Extract provided —

^^^^

Among the 33 objects that did not fit into any of the major families, 12 were not assigned to any family, and 21 were assigned to the extra group, which was divided into five minor families (see Fig. S11†). These five extra families did not fit unambiguously in any of the six major families, because some of their parameters fit in one family, while other parameters fit into other families. The four extra1 objects were assigned to tight-twist, nostack or none of the major families by the various SOMs. This was because they have high d_π–π (4.05–4.09 Å), a non-zero τ and intermediate Δy values that could fit in these groups, but their Δx and SV are too small. The three extra2 objects could fit into tight-twist, nostack or none of the major families according to the different SOMs, depending on the chosen parameters. They have high SV, Δy and d_π–π values (close to nostack values), but small Δx that do not fit in this family, resulting in high R values (>38°, higher than P) that are only typical of the tight-long-y family. The three extra3 objects lied between the crisscross and tight-long-y families, and in various SOMs, they were assigned to one of these two families. These objects had small SV, d_π–π and Δx values that could fit in the crisscross family, but they did not have a non-zero ρ or θ characteristic of this family, and their Δy was slightly too high. Furthermore, their Δy and SV were too low to fit in the tight-long-y family, despite their similar d_π–π and Δx values. The extra4 family (eight objects) and extra5 family (three objects) had parameters that could fit into the tight-long-x and tight-twist families. However, these objects had d_π–π values higher than those for the tight-long-x family and lower than those in the tight-twist family, some of them were twisted and their SV values were similar to those of the tight-long-x family (except for a couple of extra4 objects). In addition, their Δx and Δy values were similar to those of the tight-long-x family, but not those of the tight-twist family.

A visual representation of the typical stacking in the crystal structures of the major families that best summarises the characteristics of each group is given in Fig. 4.


	Fig. 4 Stacking of the perylene core for the major families viewed along the z (top) and x (bottom) axis. a) tight-long-x, CSD reference code (refcode) DICNIM; b) tight-long-y, refcode SAGWEC; c) crisscross, refcode MIWHEF; d) tight-twist, refcode NIXWIC02; e) verylong-x, refcode KUWXOR and f) nostack, refcode USAFEB01.

^^^^

Your objective — Do these statements agree with the perylene stacking extract? For each one, give yes or no and quote the words that settle it: 1. Twelve of the objects outside the major families were not assigned to any family. 2. The extra1 family is made up of three objects. 3. In Fig. 4, the crisscross family is shown with refcode MIWHEF. Rely only on the perylene stacking extract for what comes next.

Data shown —
^^^^

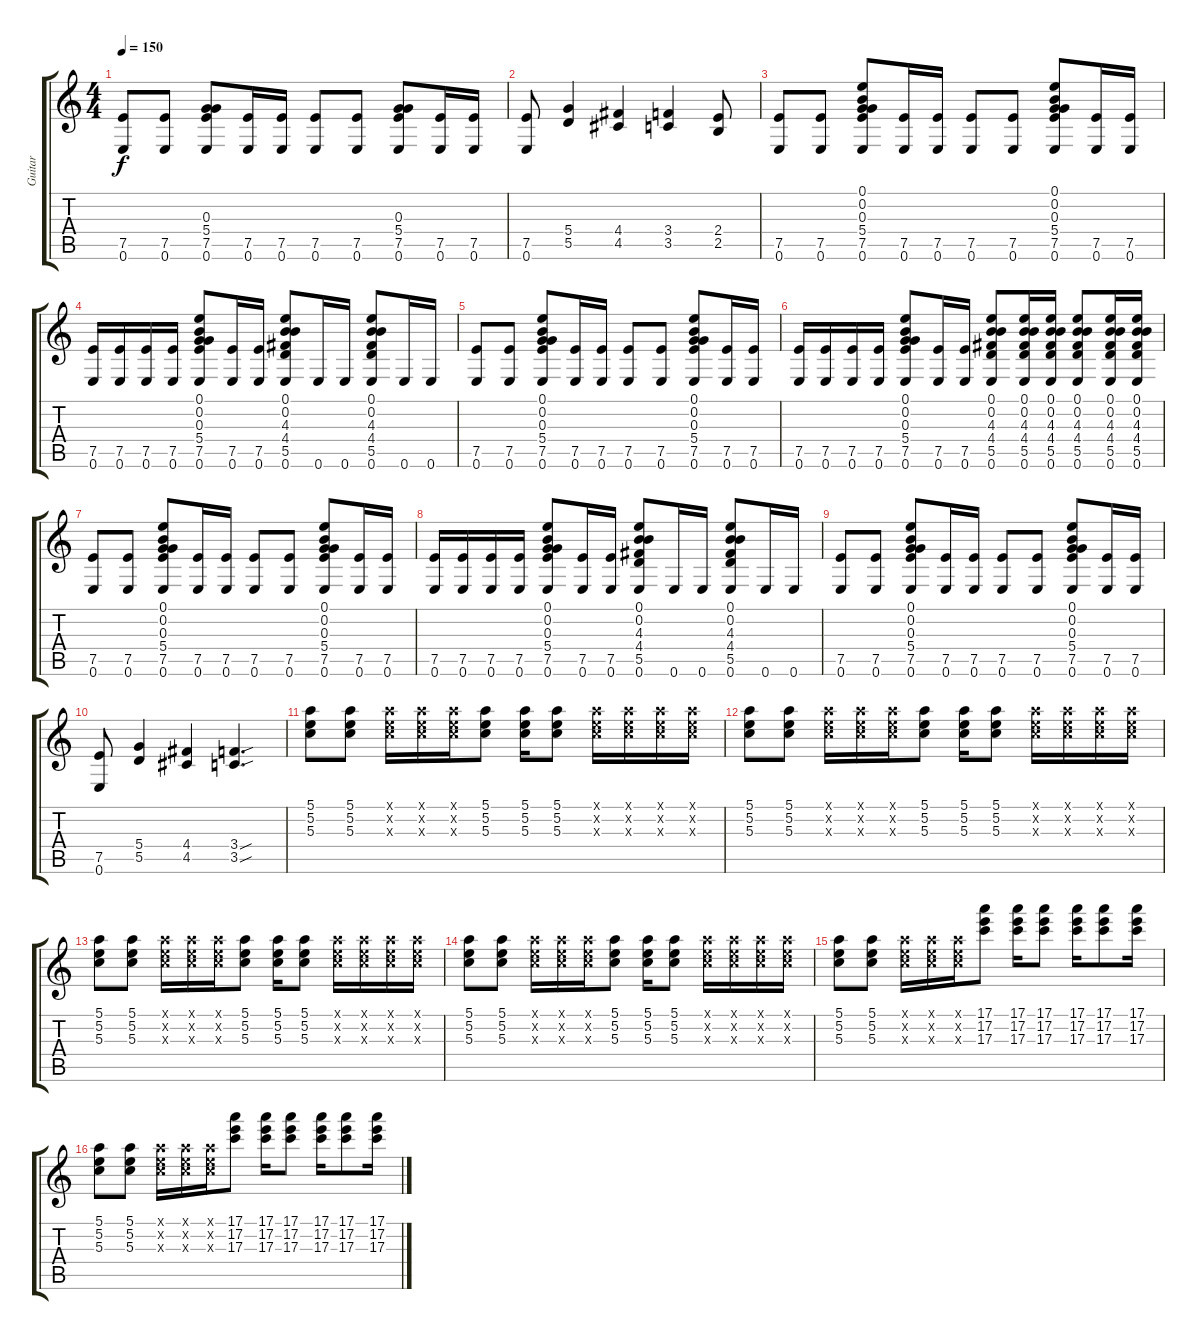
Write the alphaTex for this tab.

^^^^

Solution —
1. Yes: "12 were not assigned to any family"
2. No: "The four extra1 objects"
3. Yes: "c) crisscross, refcode MIWHEF"